TASK OBJECTIVE: Write out every line of the material below verbatim, omitting the pictures.

DATASET EXTRACT:
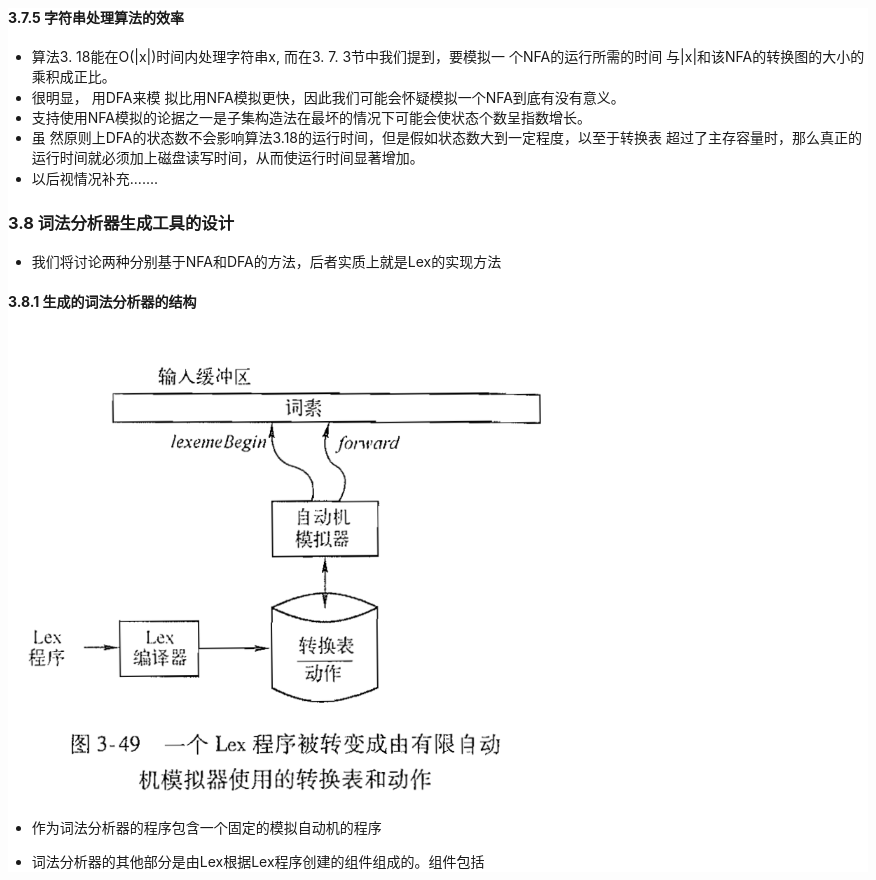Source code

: #### 3.7.5 字符串处理算法的效率

+ 算法3. 18能在O(|x|)时间内处理字符串x, 而在3. 7. 3节中我们提到，要模拟一 个NFA的运行所需的时间 与|x|和该NFA的转换图的大小的乘积成正比。 
+ 很明显， 用DFA来模 拟比用NFA模拟更快，因此我们可能会怀疑模拟一个NFA到底有没有意义。
+ 支持使用NFA模拟的论据之一是子集构造法在最坏的情况下可能会使状态个数呈指数增长。
+ 虽 然原则上DFA的状态数不会影响算法3.18的运行时间，但是假如状态数大到一定程度，以至于转换表 超过了主存容量时，那么真正的运行时间就必须加上磁盘读写时间，从而使运行时间显著增加。
+ 以后视情况补充.......

### 3.8 词法分析器生成工具的设计

+ 我们将讨论两种分别基于NFA和DFA的方法，后者实质上就是Lex的实现方法

#### 3.8.1 生成的词法分析器的结构

<img src="./images/词法分析26.png"  style="zoom:70%"  />

+ 作为词法分析器的程序包含一个固定的模拟自动机的程序

+ 词法分析器的其他部分是由Lex根据Lex程序创建的组件组成的。组件包括
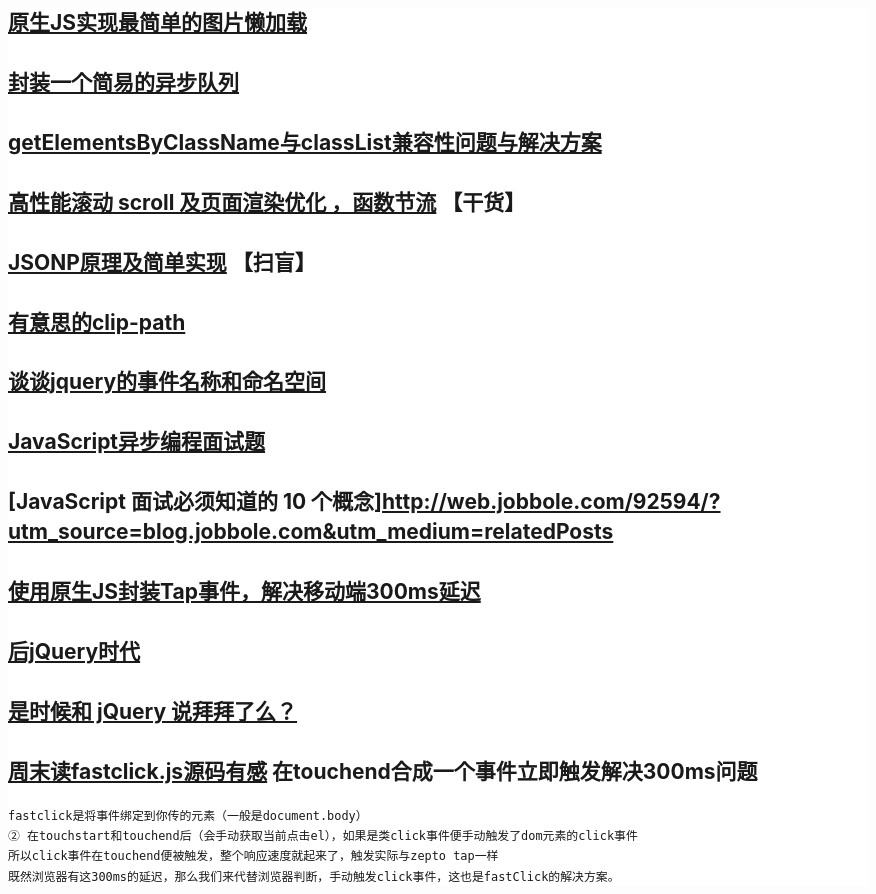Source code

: ## [原生JS实现最简单的图片懒加载](http://link.zhihu.com/?target=http%3A//axuebin.com/blog/2017/08/19/javascript-lazyload/%3Futm_source%3Dtuicool%26utm_medium%3Dreferral)
## [封装一个简易的异步队列](http://link.zhihu.com/?target=http%3A//www.cnblogs.com/ghostwu/p/7496370.html)
## [getElementsByClassName与classList兼容性问题与解决方案](http://link.zhihu.com/?target=http%3A//blog.csdn.net/wmaoshu/article/details/52131741)

## [高性能滚动 scroll 及页面渲染优化 ，函数节流](http://link.zhihu.com/?target=http%3A//www.cnblogs.com/coco1s/p/5499469.html) 【干货】

## [JSONP原理及简单实现](http://link.zhihu.com/?target=http%3A//shellming.com/2017/08/30/jsonp-principle-and-simple-implementation/) 【扫盲】

## [有意思的clip-path](http://link.zhihu.com/?target=https%3A//juejin.im/post/59cc619551882530f31a3349)
## [谈谈jquery的事件名称和命名空间](http://link.zhihu.com/?target=http%3A//www.haorooms.com/post/jquery_namespaces_eventname)

## [JavaScript异步编程面试题](http://link.zhihu.com/?target=https%3A//juejin.im/post/599ff3d5f265da24843e6276)  
## [JavaScript 面试必须知道的 10 个概念]http://web.jobbole.com/92594/?utm_source=blog.jobbole.com&utm_medium=relatedPosts

## [使用原生JS封装Tap事件，解决移动端300ms延迟](http://link.zhihu.com/?target=https%3A//my.oschina.net/keysITer/blog/789824) 
## [后jQuery时代](http://link.zhihu.com/?target=https%3A//juejin.im/post/59c9cc12f265da066e1749dd)

## [是时候和 jQuery 说拜拜了么？](http://link.zhihu.com/?target=http%3A//svgtrick.com/tricks/6c50b6e1296875a145cc61bcd39e0fa4)
## [周末读fastclick.js源码有感](http://link.zhihu.com/?target=https%3A//www.talkingcoder.com/article/6391406262738698559) 在touchend合成一个事件立即触发解决300ms问题

    fastclick是将事件绑定到你传的元素（一般是document.body）
    ② 在touchstart和touchend后（会手动获取当前点击el），如果是类click事件便手动触发了dom元素的click事件
    所以click事件在touchend便被触发，整个响应速度就起来了，触发实际与zepto tap一样
    既然浏览器有这300ms的延迟，那么我们来代替浏览器判断，手动触发click事件，这也是fastClick的解决方案。
    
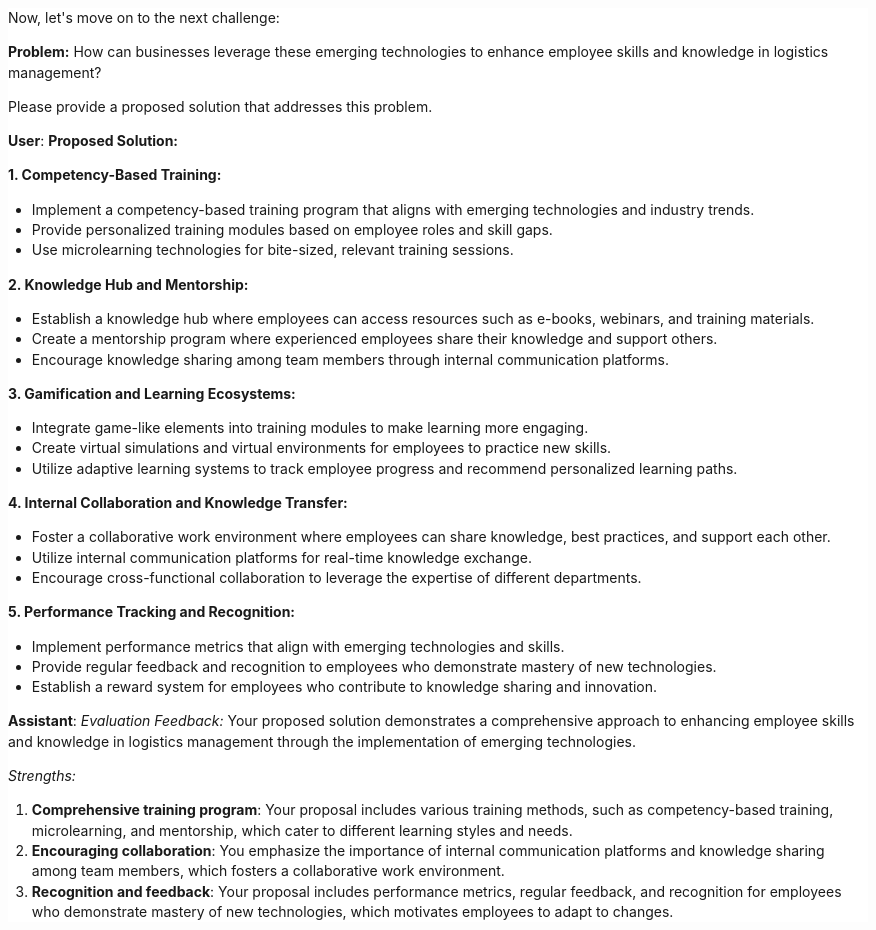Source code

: Now, let's move on to the next challenge:

**Problem:** How can businesses leverage these emerging technologies to enhance employee skills and knowledge in logistics management?

Please provide a proposed solution that addresses this problem.

**User**: **Proposed Solution:**

**1. Competency-Based Training:**

* Implement a competency-based training program that aligns with emerging technologies and industry trends.
* Provide personalized training modules based on employee roles and skill gaps.
* Use microlearning technologies for bite-sized, relevant training sessions.

**2. Knowledge Hub and Mentorship:**

* Establish a knowledge hub where employees can access resources such as e-books, webinars, and training materials.
* Create a mentorship program where experienced employees share their knowledge and support others.
* Encourage knowledge sharing among team members through internal communication platforms.

**3. Gamification and Learning Ecosystems:**

* Integrate game-like elements into training modules to make learning more engaging.
* Create virtual simulations and virtual environments for employees to practice new skills.
* Utilize adaptive learning systems to track employee progress and recommend personalized learning paths.

**4. Internal Collaboration and Knowledge Transfer:**

* Foster a collaborative work environment where employees can share knowledge, best practices, and support each other.
* Utilize internal communication platforms for real-time knowledge exchange.
* Encourage cross-functional collaboration to leverage the expertise of different departments.

**5. Performance Tracking and Recognition:**

* Implement performance metrics that align with emerging technologies and skills.
* Provide regular feedback and recognition to employees who demonstrate mastery of new technologies.
* Establish a reward system for employees who contribute to knowledge sharing and innovation.

**Assistant**: *Evaluation Feedback:*
Your proposed solution demonstrates a comprehensive approach to enhancing employee skills and knowledge in logistics management through the implementation of emerging technologies.

*Strengths:*
1. **Comprehensive training program**: Your proposal includes various training methods, such as competency-based training, microlearning, and mentorship, which cater to different learning styles and needs.
2. **Encouraging collaboration**: You emphasize the importance of internal communication platforms and knowledge sharing among team members, which fosters a collaborative work environment.
3. **Recognition and feedback**: Your proposal includes performance metrics, regular feedback, and recognition for employees who demonstrate mastery of new technologies, which motivates employees to adapt to changes.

EXERCISE RESULT:
Source code

: #### 3.7.5 字符串处理算法的效率

+ 算法3. 18能在O(|x|)时间内处理字符串x, 而在3. 7. 3节中我们提到，要模拟一 个NFA的运行所需的时间 与|x|和该NFA的转换图的大小的乘积成正比。 
+ 很明显， 用DFA来模 拟比用NFA模拟更快，因此我们可能会怀疑模拟一个NFA到底有没有意义。
+ 支持使用NFA模拟的论据之一是子集构造法在最坏的情况下可能会使状态个数呈指数增长。
+ 虽 然原则上DFA的状态数不会影响算法3.18的运行时间，但是假如状态数大到一定程度，以至于转换表 超过了主存容量时，那么真正的运行时间就必须加上磁盘读写时间，从而使运行时间显著增加。
+ 以后视情况补充.......

### 3.8 词法分析器生成工具的设计

+ 我们将讨论两种分别基于NFA和DFA的方法，后者实质上就是Lex的实现方法

#### 3.8.1 生成的词法分析器的结构

<img src="./images/词法分析26.png"  style="zoom:70%"  />

+ 作为词法分析器的程序包含一个固定的模拟自动机的程序

+ 词法分析器的其他部分是由Lex根据Lex程序创建的组件组成的。组件包括
Source code

: ## [原生JS实现最简单的图片懒加载](http://link.zhihu.com/?target=http%3A//axuebin.com/blog/2017/08/19/javascript-lazyload/%3Futm_source%3Dtuicool%26utm_medium%3Dreferral)
## [封装一个简易的异步队列](http://link.zhihu.com/?target=http%3A//www.cnblogs.com/ghostwu/p/7496370.html)
## [getElementsByClassName与classList兼容性问题与解决方案](http://link.zhihu.com/?target=http%3A//blog.csdn.net/wmaoshu/article/details/52131741)

## [高性能滚动 scroll 及页面渲染优化 ，函数节流](http://link.zhihu.com/?target=http%3A//www.cnblogs.com/coco1s/p/5499469.html) 【干货】

## [JSONP原理及简单实现](http://link.zhihu.com/?target=http%3A//shellming.com/2017/08/30/jsonp-principle-and-simple-implementation/) 【扫盲】

## [有意思的clip-path](http://link.zhihu.com/?target=https%3A//juejin.im/post/59cc619551882530f31a3349)
## [谈谈jquery的事件名称和命名空间](http://link.zhihu.com/?target=http%3A//www.haorooms.com/post/jquery_namespaces_eventname)

## [JavaScript异步编程面试题](http://link.zhihu.com/?target=https%3A//juejin.im/post/599ff3d5f265da24843e6276)  
## [JavaScript 面试必须知道的 10 个概念]http://web.jobbole.com/92594/?utm_source=blog.jobbole.com&utm_medium=relatedPosts

## [使用原生JS封装Tap事件，解决移动端300ms延迟](http://link.zhihu.com/?target=https%3A//my.oschina.net/keysITer/blog/789824) 
## [后jQuery时代](http://link.zhihu.com/?target=https%3A//juejin.im/post/59c9cc12f265da066e1749dd)

## [是时候和 jQuery 说拜拜了么？](http://link.zhihu.com/?target=http%3A//svgtrick.com/tricks/6c50b6e1296875a145cc61bcd39e0fa4)
## [周末读fastclick.js源码有感](http://link.zhihu.com/?target=https%3A//www.talkingcoder.com/article/6391406262738698559) 在touchend合成一个事件立即触发解决300ms问题

    fastclick是将事件绑定到你传的元素（一般是document.body）
    ② 在touchstart和touchend后（会手动获取当前点击el），如果是类click事件便手动触发了dom元素的click事件
    所以click事件在touchend便被触发，整个响应速度就起来了，触发实际与zepto tap一样
    既然浏览器有这300ms的延迟，那么我们来代替浏览器判断，手动触发click事件，这也是fastClick的解决方案。
    
Source code

: Now, let's move on to the next challenge:

**Problem:** How can businesses leverage these emerging technologies to enhance employee skills and knowledge in logistics management?

Please provide a proposed solution that addresses this problem.

**User**: **Proposed Solution:**

**1. Competency-Based Training:**

* Implement a competency-based training program that aligns with emerging technologies and industry trends.
* Provide personalized training modules based on employee roles and skill gaps.
* Use microlearning technologies for bite-sized, relevant training sessions.

**2. Knowledge Hub and Mentorship:**

* Establish a knowledge hub where employees can access resources such as e-books, webinars, and training materials.
* Create a mentorship program where experienced employees share their knowledge and support others.
* Encourage knowledge sharing among team members through internal communication platforms.

**3. Gamification and Learning Ecosystems:**

* Integrate game-like elements into training modules to make learning more engaging.
* Create virtual simulations and virtual environments for employees to practice new skills.
* Utilize adaptive learning systems to track employee progress and recommend personalized learning paths.

**4. Internal Collaboration and Knowledge Transfer:**

* Foster a collaborative work environment where employees can share knowledge, best practices, and support each other.
* Utilize internal communication platforms for real-time knowledge exchange.
* Encourage cross-functional collaboration to leverage the expertise of different departments.

**5. Performance Tracking and Recognition:**

* Implement performance metrics that align with emerging technologies and skills.
* Provide regular feedback and recognition to employees who demonstrate mastery of new technologies.
* Establish a reward system for employees who contribute to knowledge sharing and innovation.

**Assistant**: *Evaluation Feedback:*
Your proposed solution demonstrates a comprehensive approach to enhancing employee skills and knowledge in logistics management through the implementation of emerging technologies.

*Strengths:*
1. **Comprehensive training program**: Your proposal includes various training methods, such as competency-based training, microlearning, and mentorship, which cater to different learning styles and needs.
2. **Encouraging collaboration**: You emphasize the importance of internal communication platforms and knowledge sharing among team members, which fosters a collaborative work environment.
3. **Recognition and feedback**: Your proposal includes performance metrics, regular feedback, and recognition for employees who demonstrate mastery of new technologies, which motivates employees to adapt to changes.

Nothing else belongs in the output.